Material provided>
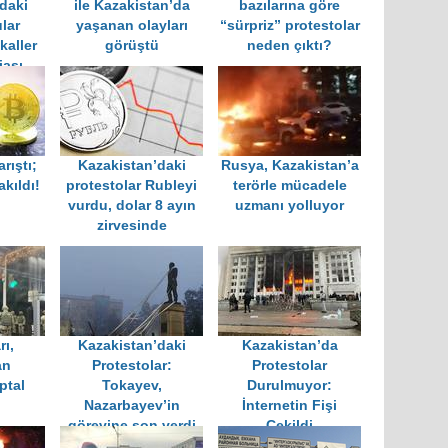
daki
ile Kazakistan’da
bazılarına göre
lar
yaşanan olayları
“sürpriz” protestolar
kaller
görüştü
neden çıktı?
iası
rıştı;
Kazakistan’daki
Rusya, Kazakistan’a
akıldı!
protestolar Rubleyi
terörle mücadele
vurdu, dolar 8 ayın
uzmanı yolluyor
zirvesinde
rı,
Kazakistan’daki
Kazakistan’da
an
Protestolar:
Protestolar
ptal
Tokayev,
Durulmuyor:
Nazarbayev’in
İnternetin Fişi
görevine son verdi
Çekildi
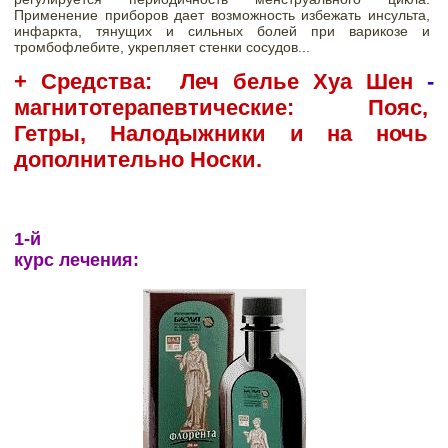
Применение приборов дает возможность избежать инсульта, 
инфаркта, тянущих и сильных болей при варикозе и 
тромбофлебите, укрепляет стенки сосудов...
+ Средства:  Леч белье
 Хуа Шен
 - 
магнитотерапевтические: Пояс, 
Гетры, Налодыжники и на ночь 
дополнительно Носки.
1-й

курс лечения:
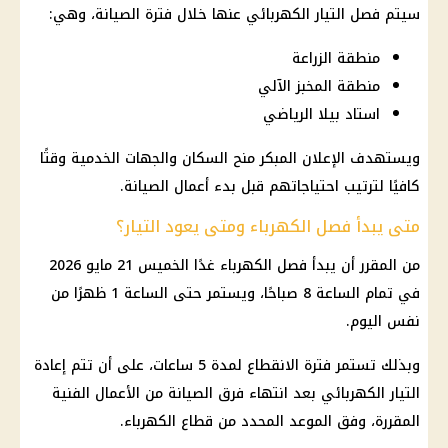
سيتم فصل التيار الكهربائي عنها خلال فترة الصيانة، وهي:
منطقة الزراعة
منطقة المخبز الآلي
استاد بيلا الرياضي
ويستهدف الإعلان المبكر منح السكان والجهات الخدمية وقتًا
كافيًا لترتيب احتياجاتهم قبل بدء أعمال الصيانة.
متى يبدأ فصل الكهرباء ومتى يعود التيار؟
من المقرر أن يبدأ فصل الكهرباء غدًا الخميس 21 مايو 2026
في تمام الساعة 8 صباحًا، ويستمر حتى الساعة 1 ظهرًا من
نفس اليوم.
وبذلك تستمر فترة الانقطاع لمدة 5 ساعات، على أن تتم إعادة
التيار الكهربائي بعد انتهاء فرق الصيانة من الأعمال الفنية
المقررة، وفق الموعد المحدد من قطاع الكهرباء.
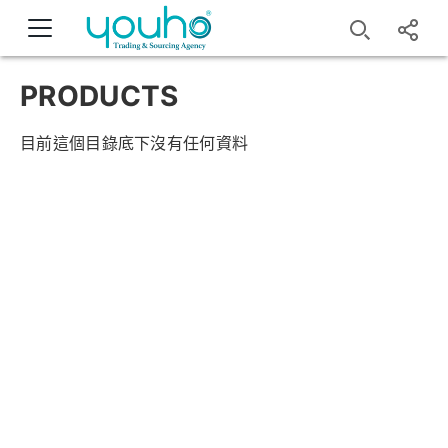
PRODUCTS
目前這個目錄底下沒有任何資料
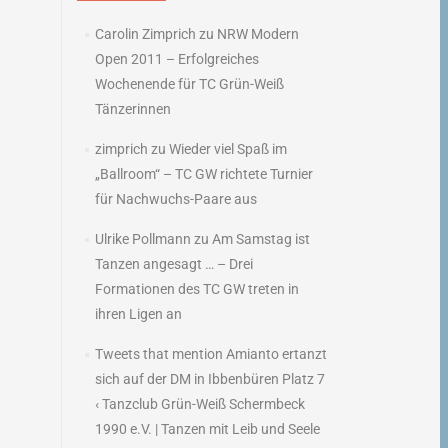
Carolin Zimprich
zu
NRW Modern
Open 2011 – Erfolgreiches
Wochenende für TC Grün-Weiß
Tänzerinnen
zimprich
zu
Wieder viel Spaß im
„Ballroom“ – TC GW richtete Turnier
für Nachwuchs-Paare aus
Ulrike Pollmann
zu
Am Samstag ist
Tanzen angesagt … – Drei
Formationen des TC GW treten in
ihren Ligen an
Tweets that mention Amianto ertanzt
sich auf der DM in Ibbenbüren Platz 7
‹ Tanzclub Grün-Weiß Schermbeck
1990 e.V. | Tanzen mit Leib und Seele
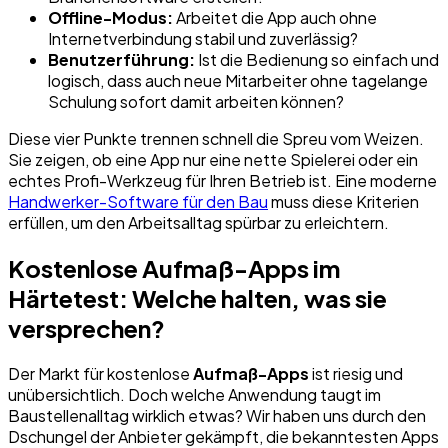
Offline-Modus:
Arbeitet die App auch ohne
Internetverbindung stabil und zuverlässig?
Benutzerführung:
Ist die Bedienung so einfach und
logisch, dass auch neue Mitarbeiter ohne tagelange
Schulung sofort damit arbeiten können?
Diese vier Punkte trennen schnell die Spreu vom Weizen.
Sie zeigen, ob eine App nur eine nette Spielerei oder ein
echtes Profi-Werkzeug für Ihren Betrieb ist. Eine moderne
Handwerker-Software für den Bau
muss diese Kriterien
erfüllen, um den Arbeitsalltag spürbar zu erleichtern.
Kostenlose Aufmaß-Apps im
Härtetest: Welche halten, was sie
versprechen?
Der Markt für kostenlose
Aufmaß-Apps
ist riesig und
unübersichtlich. Doch welche Anwendung taugt im
Baustellenalltag wirklich etwas? Wir haben uns durch den
Dschungel der Anbieter gekämpft, die bekanntesten Apps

Task objective>
Extract every line of the entries above that contains the word "auch", matching case exactly.

Your solution>
Arbeitet die App auch ohne
logisch, dass auch neue Mitarbeiter ohne tagelange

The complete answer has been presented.